Dominique Zinkpè’s works with a wide range of materials, from jute to used cars to “hôhô” figures, which come from the Cult of Twins in southern Benin as a voodoo religion symbole of fertility. His portfolio is continually morphing between mediums and subjects, tackling issues such as intimacy, sex, the sacred and the profane while linking ancestral culture with the contradictions found in today’s world. These sketches of tumultuous human drama are infused with elements of irony and satire to reveal Zinkpè’s most disturbing and arresting constructs of the imagination. In Cosmos Animiste, Dominique Zinkpé presents a world of ghosts. They show the transformation that people, animals and vegetation undergo, through contact with their environment – an animistic idea. Borrowing from dreams and the world of the spirits, the quasi-human characters in this painting hover above a modern city, and seem agitated in a battle involving desire and metamorphosis. The strange, hybrid beings — both man and animal — engage in scenes of dance, evoking the transcendental power play deeply rooted in Benin culture vis-à-vis games of masquerade, sex and gender. Energetic in its lively colors but at the same time through fragile drawing, reminiscent of graffiti (a big inspiration for Dominique Zinkpé), this painting reminds one of hastily scribbled notes. This little scenery could disappear at once, as it was an epiphany. Drawing from the aesthetic currents and beliefs of the past, this painting underscores unresolved tensions that have arisen from the fusion of Catholicism, animism, and indigenous traditions, with contemporary culture.
Dominique Zinkpé was born in 1969 in Cotonou, Benin.

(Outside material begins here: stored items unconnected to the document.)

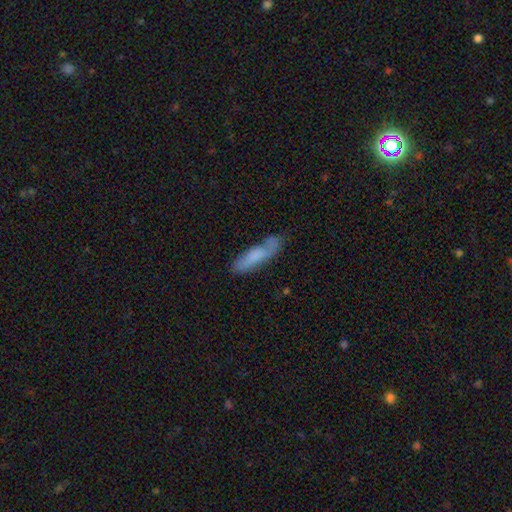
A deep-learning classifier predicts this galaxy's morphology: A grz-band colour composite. It shows a smooth galaxy with no disk features (63%) that is cigar-shaped (69%). Merging: none (61%).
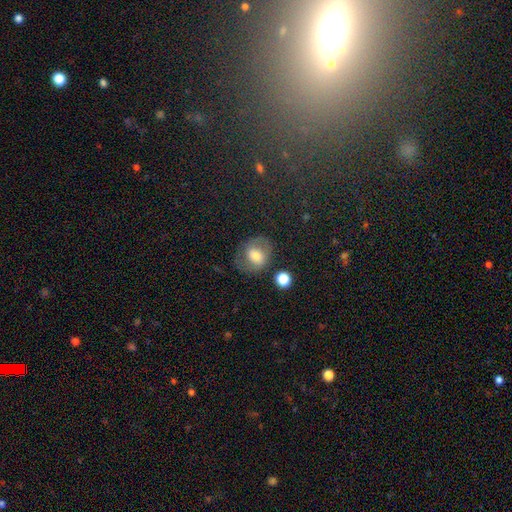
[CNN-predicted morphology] smooth-or-featured: smooth: 59% | featured or disk: 30% | star or artifact: 11%
  how-rounded: round: 59% | in between: 39% | cigar-shaped: 1%
  merging: none: 64% | minor disturbance: 20% | major disturbance: 12% | merger: 4%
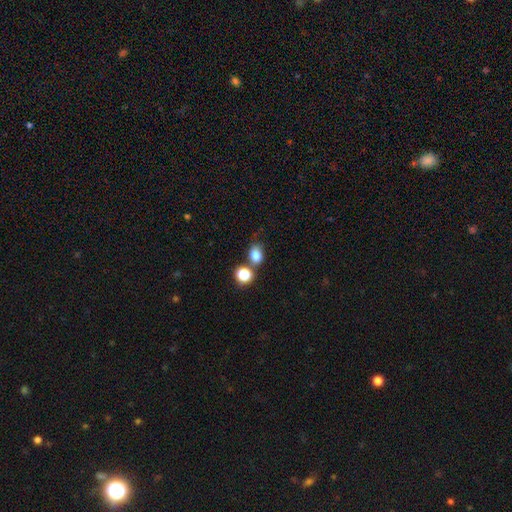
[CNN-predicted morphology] The model was most divided on "how rounded": in between: 54%, round: 45%, cigar-shaped: 1%. More confident: smooth or featured — smooth (81%); merging — none (53%).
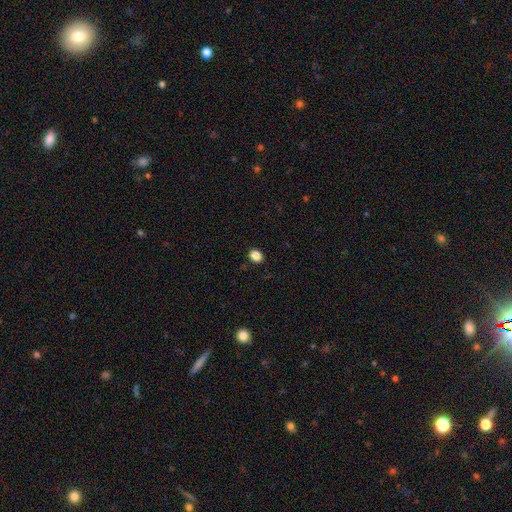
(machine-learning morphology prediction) Smooth or featured?
  - smooth: 86% *
  - star or artifact: 11%
  - featured or disk: 3%
How rounded?
  - round: 57% *
  - in between: 42%
  - cigar-shaped: 1%
Merging?
  - none: 90% *
  - minor disturbance: 7%
  - major disturbance: 2%
  - merger: 1%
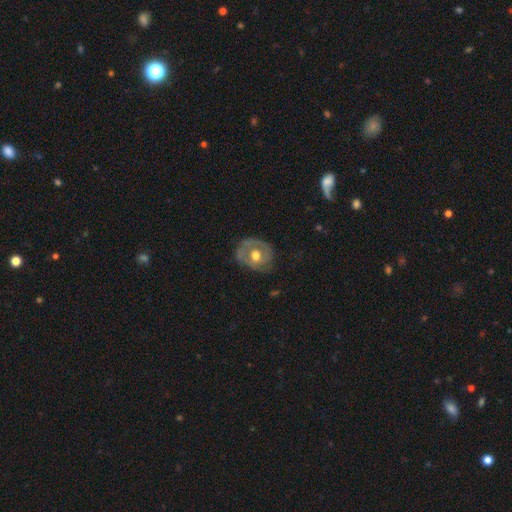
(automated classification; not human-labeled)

Dominique Zinkpè is arguably one of the most recognizable contemporary artists to emerge from Benin. He is a versatile self-taught artist, producing drawings, paintings, sculptures and installations. His vivid paintings and drawings are both intimate and revealing, often denouncing injustice and hypocrisy. Beginning at an early age, Zinkpè’s artistic skill was rewarded early on when he won the Young African Talent Prize at the 1993 Grapholies Art Festival in Abidjan, Ivory Coast. Ten years later, during the Dak’art Biennial of Contemporary Art held in the Senegalese capital, he received the prestigious UEMOA Prize for his installation Malgré Tout !. Active and politically aware, Zinkpè developed “Boulev’art: Artists in the Street” in 1999, a project that seeks to bring the work of local contemporary artists to wider attention. Since its creation, six subsequent manifestations of this public rally have taken place in Benin and France. Moreover, in an effort to share his artistic knowledge with others, Zinkpè founded the Ayïzo – Œuvre de l’Esprit association in 1999, which has since opened the "Unik-lieu de création contemporaine", an artistic space to train and promote contemporary artists. It is also with this goal in mind that Zinkpè assumed his duties as event organizer of the 2010 Benin Biennial.